Cooma’s Ladies Probus Club has a new president, vice president, assistant secretary and committee member who were all nominated and voted in at the Annual General Meeting held last Wednesday. Taking the reins as president is relatively newcomer Liz Martyn who will be supported by longtime member, Elisabeth Apps, the new vice president. Maria Linkenbagh will continue as secretary and thanks go to Carol Robinson who volunteered from the floor to be assistant secretary. Margaret Wainwright will continue to accurately and efficiently hold the purse strings as treasurer, with Jan Freimanis, Judi Knighton and Margaret Williams continuing in their respective social executive roles. Welcome to new member Elaine Boyle who has joined the committee alongside Glenyss Allen, Hazel Mackenzie-Kay and past president Lynne Brown to whom goes much gratitude for steering the Probus Club for the past year. Founding president Heather Little, aged 98, did a sterling job as Returning Officer chairing the election of office bearers. What a wealth of experience and skill is brought to the Probus Club by these mature, retired professional and business women.

Elisabeth Apps, the new vice president and member speaker for the day shared her childhood memories. Elisabeth sailed to Sydney from London as a three-year-old child with her parents in 1948 and remembers the cruise being luxurious and her family being treated like royalty. Her father had been sent to Sydney to set up an Australian office for his firm in England which organised control systems for businesses. Living in northern beaches suburbs Elisabeth fondly remembers her freedom, roaming the bush tracks near Middle Harbour, playing cricket, going fishing and swimming at the beach but being ‘attacked’ by ticks was not so pleasant.
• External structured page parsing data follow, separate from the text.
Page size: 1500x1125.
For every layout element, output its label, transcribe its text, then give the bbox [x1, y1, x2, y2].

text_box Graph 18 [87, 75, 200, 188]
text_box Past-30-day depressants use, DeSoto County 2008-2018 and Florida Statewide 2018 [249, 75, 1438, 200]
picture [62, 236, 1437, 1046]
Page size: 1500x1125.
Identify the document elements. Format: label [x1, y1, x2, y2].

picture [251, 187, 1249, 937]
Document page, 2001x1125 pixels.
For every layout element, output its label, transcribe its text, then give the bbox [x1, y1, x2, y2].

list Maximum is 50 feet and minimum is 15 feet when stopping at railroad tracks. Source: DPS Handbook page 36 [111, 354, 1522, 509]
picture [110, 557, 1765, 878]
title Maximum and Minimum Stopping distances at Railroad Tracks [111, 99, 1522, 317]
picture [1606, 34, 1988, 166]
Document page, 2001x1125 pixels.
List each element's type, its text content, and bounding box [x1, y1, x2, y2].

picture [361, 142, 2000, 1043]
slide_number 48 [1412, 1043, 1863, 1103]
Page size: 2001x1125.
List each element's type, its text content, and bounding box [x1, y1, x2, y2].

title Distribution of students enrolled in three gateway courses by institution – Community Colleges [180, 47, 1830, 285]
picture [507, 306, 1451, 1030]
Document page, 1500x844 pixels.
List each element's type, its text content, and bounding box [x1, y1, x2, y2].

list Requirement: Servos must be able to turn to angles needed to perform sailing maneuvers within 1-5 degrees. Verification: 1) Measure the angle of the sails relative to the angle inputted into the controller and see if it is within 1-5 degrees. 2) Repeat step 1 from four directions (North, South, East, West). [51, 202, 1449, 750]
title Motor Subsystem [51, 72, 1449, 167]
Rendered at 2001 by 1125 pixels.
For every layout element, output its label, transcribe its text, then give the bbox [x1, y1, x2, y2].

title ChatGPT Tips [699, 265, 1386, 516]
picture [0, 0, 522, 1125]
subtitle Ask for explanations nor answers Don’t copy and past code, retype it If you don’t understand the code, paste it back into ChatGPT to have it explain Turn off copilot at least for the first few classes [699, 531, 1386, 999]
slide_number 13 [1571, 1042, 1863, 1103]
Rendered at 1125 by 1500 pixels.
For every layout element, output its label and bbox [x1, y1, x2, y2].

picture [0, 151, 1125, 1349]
She attended high school in Manly and also learnt ballet which gave her the opportunity to be a young dancer in the visiting Italian Opera for which she was paid nine guineas for performing throughout the season.

Having attended North Sydney Technical College to learn typing and shorthand skills she worked as her father’s secretary and also in the office at the David Jones department store, home of the ‘Ladies in Black’. When asked which department she liked most, Elisabeth explained that in those days, accounts were hand written in triplicate, one for the customer and two for the store and she had to collect, collate and file the duplicate paperwork from each department within the store in her accounts office.

Cooma Ladies Probus Club will next meet on Wednesday 9 April in the Ex-services Club at 10am for 10.30am start.

Friendship is very much on offer and new members are welcome.